Balancing the books

But what does taking stock mean? How methodical are B2B marketers about assessing what works and what doesn't? How much of the review process (assuming there is one) is based on assumption versus cold hard fact?
Too much, according to new research from Marketsafe, a business sales and marketing information specialist, which points to great waste in how UK businesses allocate their marketing spend. The average business spends an average of £28,187 each year on business-to-business sales and marketing, with new clients won in the UK costing an average of £472 in sales and marketing activity alone. Imagine, then, the cost of the customers that slip through the net.
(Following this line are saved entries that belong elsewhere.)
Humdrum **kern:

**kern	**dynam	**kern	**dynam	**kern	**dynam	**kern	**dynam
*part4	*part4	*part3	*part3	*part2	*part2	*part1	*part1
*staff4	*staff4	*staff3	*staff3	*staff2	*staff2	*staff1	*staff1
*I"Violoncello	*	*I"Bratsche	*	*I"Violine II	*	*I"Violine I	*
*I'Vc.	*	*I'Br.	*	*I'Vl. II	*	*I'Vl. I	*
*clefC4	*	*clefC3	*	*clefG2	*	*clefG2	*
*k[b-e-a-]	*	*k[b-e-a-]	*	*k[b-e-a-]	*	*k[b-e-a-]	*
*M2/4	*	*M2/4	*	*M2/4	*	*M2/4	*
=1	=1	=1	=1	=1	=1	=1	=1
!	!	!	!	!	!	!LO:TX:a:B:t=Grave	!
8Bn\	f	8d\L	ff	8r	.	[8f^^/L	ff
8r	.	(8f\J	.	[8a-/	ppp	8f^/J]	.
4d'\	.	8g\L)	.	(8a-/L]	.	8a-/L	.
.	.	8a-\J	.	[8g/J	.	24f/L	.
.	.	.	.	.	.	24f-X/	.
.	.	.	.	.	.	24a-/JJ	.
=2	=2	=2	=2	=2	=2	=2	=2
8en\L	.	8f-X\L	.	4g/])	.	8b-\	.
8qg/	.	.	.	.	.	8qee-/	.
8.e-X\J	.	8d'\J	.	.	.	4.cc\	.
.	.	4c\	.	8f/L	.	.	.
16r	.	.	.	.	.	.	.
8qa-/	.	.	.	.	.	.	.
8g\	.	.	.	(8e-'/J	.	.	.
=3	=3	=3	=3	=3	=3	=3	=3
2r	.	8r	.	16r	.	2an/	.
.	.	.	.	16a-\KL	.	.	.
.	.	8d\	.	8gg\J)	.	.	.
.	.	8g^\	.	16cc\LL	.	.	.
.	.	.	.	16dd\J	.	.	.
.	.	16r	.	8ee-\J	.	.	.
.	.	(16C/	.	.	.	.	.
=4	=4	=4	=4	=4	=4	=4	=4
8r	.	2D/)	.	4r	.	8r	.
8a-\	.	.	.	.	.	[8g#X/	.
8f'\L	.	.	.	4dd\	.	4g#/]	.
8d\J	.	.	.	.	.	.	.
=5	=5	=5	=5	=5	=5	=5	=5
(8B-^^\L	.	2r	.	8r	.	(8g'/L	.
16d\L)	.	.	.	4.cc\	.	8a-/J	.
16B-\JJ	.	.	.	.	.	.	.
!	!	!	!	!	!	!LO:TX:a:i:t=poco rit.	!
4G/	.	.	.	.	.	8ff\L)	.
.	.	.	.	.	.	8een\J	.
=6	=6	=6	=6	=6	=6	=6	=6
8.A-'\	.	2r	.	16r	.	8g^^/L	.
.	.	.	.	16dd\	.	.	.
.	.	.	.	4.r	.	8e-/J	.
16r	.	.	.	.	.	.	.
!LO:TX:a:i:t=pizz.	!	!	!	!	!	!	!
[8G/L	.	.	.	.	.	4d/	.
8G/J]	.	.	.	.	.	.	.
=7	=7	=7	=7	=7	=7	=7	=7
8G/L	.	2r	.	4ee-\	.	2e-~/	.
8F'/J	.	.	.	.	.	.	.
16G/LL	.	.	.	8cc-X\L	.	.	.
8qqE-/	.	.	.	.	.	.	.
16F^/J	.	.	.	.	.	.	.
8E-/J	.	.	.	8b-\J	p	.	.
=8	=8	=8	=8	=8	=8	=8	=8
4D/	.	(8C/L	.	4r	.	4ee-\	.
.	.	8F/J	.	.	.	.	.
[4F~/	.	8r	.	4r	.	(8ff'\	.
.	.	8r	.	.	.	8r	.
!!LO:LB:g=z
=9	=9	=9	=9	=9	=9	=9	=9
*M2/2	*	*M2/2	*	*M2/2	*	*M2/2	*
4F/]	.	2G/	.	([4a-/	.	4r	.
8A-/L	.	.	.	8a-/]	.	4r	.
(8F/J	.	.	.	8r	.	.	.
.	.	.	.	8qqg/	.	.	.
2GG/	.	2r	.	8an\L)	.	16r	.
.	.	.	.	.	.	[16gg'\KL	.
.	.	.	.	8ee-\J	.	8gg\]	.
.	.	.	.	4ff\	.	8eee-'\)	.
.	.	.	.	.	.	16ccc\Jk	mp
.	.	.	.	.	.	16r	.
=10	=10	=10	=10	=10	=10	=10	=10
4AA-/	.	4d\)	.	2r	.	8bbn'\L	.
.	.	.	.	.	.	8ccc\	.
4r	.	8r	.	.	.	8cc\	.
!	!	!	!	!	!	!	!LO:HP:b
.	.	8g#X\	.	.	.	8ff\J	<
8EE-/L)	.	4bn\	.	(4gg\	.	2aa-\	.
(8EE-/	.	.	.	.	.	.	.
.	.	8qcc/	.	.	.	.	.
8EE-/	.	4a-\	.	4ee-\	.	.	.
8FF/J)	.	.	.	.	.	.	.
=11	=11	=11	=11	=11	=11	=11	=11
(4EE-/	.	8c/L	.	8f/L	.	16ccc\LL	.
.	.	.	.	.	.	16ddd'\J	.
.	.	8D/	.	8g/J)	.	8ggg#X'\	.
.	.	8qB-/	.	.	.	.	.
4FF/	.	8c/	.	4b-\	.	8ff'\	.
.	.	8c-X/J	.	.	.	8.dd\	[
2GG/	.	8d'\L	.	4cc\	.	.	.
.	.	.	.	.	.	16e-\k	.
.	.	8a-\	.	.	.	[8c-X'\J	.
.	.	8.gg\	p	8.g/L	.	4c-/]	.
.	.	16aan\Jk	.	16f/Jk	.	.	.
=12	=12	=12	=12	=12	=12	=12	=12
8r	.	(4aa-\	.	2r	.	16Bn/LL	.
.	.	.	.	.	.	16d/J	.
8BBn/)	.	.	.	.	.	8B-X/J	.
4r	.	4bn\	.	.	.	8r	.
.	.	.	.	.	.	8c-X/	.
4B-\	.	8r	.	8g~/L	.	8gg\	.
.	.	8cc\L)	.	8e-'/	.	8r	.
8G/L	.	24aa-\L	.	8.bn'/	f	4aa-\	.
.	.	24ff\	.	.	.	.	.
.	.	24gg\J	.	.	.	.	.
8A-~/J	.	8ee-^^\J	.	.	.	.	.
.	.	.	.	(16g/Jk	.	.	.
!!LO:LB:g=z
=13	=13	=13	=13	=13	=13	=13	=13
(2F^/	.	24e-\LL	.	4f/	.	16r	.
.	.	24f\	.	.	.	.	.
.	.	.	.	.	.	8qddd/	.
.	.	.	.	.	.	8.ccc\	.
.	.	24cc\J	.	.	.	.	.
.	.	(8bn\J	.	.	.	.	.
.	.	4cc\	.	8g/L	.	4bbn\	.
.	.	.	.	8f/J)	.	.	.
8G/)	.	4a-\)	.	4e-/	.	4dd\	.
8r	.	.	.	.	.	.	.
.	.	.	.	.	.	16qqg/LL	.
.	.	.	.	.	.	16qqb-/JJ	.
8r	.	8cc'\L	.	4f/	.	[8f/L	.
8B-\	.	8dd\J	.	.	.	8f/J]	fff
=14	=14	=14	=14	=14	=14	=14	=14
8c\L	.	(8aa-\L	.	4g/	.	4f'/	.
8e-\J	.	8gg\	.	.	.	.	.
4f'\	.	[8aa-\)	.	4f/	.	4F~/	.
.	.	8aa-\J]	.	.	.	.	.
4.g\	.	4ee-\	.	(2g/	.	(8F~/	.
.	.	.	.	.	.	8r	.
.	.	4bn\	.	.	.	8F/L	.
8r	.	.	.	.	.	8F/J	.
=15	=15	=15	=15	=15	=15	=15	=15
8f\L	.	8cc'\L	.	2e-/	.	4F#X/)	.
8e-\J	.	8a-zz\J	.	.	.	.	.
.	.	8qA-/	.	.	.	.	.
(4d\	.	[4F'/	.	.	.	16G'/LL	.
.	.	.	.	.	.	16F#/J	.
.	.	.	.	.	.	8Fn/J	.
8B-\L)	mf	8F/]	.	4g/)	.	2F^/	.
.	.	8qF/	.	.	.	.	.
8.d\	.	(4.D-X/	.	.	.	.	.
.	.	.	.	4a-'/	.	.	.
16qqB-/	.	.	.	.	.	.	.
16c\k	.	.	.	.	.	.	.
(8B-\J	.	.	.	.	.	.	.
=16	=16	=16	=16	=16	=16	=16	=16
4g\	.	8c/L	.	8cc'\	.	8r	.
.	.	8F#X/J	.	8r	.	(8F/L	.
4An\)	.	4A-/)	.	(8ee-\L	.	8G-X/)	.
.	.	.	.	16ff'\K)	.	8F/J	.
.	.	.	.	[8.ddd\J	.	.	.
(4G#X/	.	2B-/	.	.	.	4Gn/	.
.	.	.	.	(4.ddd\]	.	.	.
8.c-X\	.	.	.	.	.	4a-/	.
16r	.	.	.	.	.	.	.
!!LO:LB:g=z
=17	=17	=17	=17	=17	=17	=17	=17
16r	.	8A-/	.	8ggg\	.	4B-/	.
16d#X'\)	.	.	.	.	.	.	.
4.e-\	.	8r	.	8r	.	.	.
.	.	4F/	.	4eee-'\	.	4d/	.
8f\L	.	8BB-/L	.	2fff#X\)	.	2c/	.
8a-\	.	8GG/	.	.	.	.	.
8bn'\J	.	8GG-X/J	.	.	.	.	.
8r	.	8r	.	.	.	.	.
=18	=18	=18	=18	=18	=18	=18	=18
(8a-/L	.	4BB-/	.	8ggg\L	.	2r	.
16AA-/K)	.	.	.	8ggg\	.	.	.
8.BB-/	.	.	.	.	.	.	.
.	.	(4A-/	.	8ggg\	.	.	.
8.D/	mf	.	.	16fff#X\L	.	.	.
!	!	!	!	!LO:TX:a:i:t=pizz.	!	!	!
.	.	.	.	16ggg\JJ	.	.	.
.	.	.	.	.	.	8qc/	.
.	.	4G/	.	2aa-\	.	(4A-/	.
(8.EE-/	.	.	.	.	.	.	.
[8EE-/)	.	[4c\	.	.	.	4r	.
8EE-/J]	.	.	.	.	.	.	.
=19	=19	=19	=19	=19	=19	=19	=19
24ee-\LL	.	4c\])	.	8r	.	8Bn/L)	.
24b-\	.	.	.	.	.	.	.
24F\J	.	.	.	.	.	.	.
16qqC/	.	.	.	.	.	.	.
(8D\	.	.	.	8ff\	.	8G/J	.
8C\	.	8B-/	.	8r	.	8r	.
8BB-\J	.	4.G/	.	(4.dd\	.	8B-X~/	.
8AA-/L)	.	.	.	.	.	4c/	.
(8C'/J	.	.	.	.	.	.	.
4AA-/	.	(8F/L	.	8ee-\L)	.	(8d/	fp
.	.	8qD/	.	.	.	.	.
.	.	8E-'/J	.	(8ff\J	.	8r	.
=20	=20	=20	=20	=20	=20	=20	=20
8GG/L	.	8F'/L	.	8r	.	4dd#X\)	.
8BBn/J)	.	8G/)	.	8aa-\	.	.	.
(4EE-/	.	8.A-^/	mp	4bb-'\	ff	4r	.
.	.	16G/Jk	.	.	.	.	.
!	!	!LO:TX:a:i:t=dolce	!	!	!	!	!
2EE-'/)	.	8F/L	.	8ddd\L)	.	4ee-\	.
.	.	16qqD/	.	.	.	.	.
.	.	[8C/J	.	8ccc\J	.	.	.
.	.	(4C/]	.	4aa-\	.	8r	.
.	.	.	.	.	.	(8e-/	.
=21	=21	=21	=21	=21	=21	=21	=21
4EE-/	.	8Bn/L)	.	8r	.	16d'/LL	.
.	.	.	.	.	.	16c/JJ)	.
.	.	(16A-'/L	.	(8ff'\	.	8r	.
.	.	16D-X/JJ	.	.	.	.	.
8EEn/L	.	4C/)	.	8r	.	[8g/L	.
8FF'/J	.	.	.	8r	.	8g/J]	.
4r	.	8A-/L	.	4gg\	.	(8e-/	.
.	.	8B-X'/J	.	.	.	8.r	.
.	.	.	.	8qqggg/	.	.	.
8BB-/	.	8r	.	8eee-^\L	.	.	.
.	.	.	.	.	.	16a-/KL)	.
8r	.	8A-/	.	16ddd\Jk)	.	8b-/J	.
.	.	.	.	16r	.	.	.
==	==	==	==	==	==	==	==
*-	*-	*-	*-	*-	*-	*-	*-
Marketsafe's research points to a 'customer intimacy' gap where firms fail to adequately investigate and qualify potential new business opportunities, with many companies neglecting to do their homework before approaching a new business target. Less than half (43 per cent) go to the customer's web site before contacting them and a similar proportion don't check who is the most appropriate person to approach. Shockingly, 16 per cent confess to conducting no research whatsoever into a prospective business customer before approaching them. Andrew Harris, Marketsafe's MD, says, There is an attitude, particularly with direct marketing, to target as many businesses as possible and wait for 'the two per cent' to reply.
Sadly, many businesses don't get tough on marketing until problems have clearly developed. Clientmind, a firm specialising in auditing high-value B2B clients' activity has plenty of examples, such as the large financial organisation that couldn't understand why its lovely new brochures were being chucked in the bin.